Das Gesetz hatte die damalige Große Koalition erlassen, um missbräuchlichen Anerkennungen von Vaterschaften einen Riegel vorzuschieben. Beispiel: Eine Frau ohne Aufenthaltstitel bekommt ein Kind von einem deutschen Mann. Mit der Geburt erwirbt das Kind die deutsche Staatsangehörigkeit. Die Mutter bekommt als Sorgeberechtigte eines deutschen Staatsbürgers ein Aufenthaltsrecht.

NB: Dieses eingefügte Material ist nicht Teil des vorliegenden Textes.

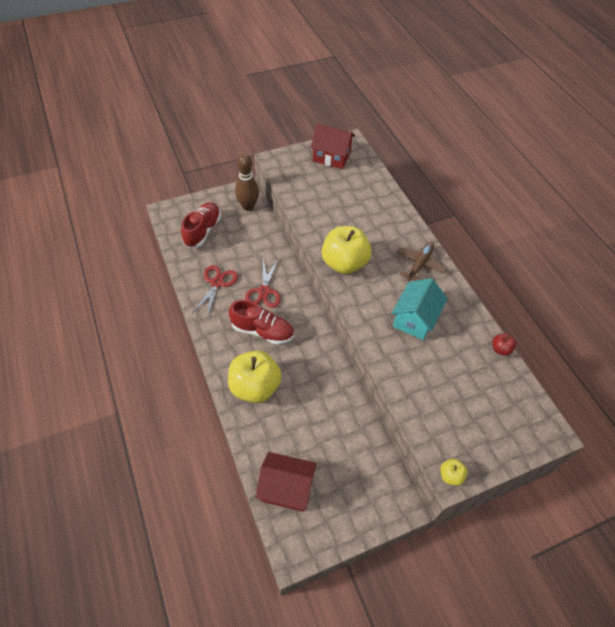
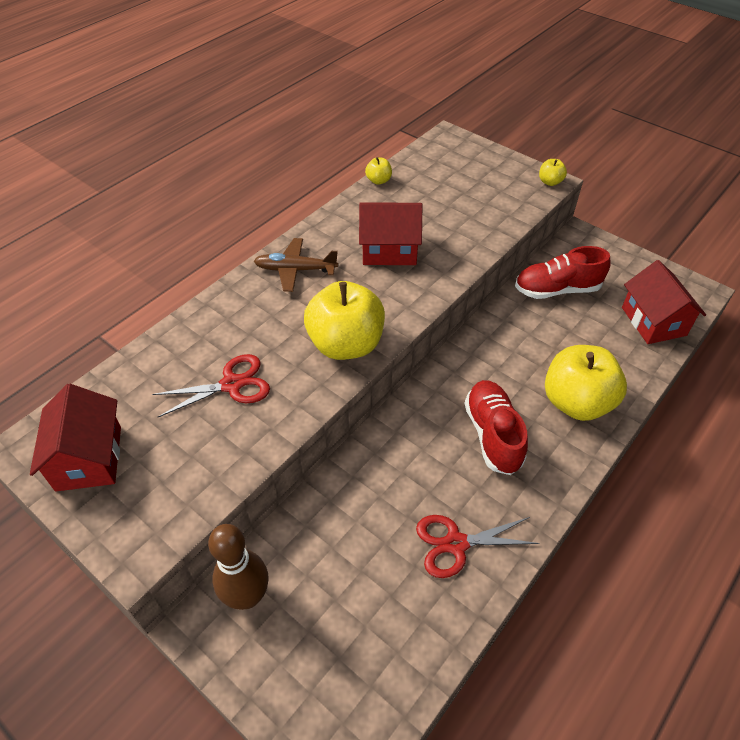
camera: 115 degrees left, 5 degrees down
red shoe [181,202,221,248] -> red shoe moved to [515,246,611,299]
red scissors [245,259,281,308] -> red scissors moved to [152,354,270,417]
turquoise house [392,278,448,340] -> red house [359,202,422,265]
red apple [492,333,516,356] -> yellow apple [365,157,392,185]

Nach Überzeugung des Gesetzgebers wurden viele solcher Vaterschaften missbräuchlich anerkannt, um der nichtdeutschen Mutter ein Aufenthaltsrecht zukommen zu lassen. Viele Mütter sollen nach Überzeugung des Gesetzgebers für solche Vaterschaftsanerkennungen viel Geld gezahlt haben und die einkommensschwachen Väter hätten nicht zum Unterhalt des Kindes hinzugezogen werden können.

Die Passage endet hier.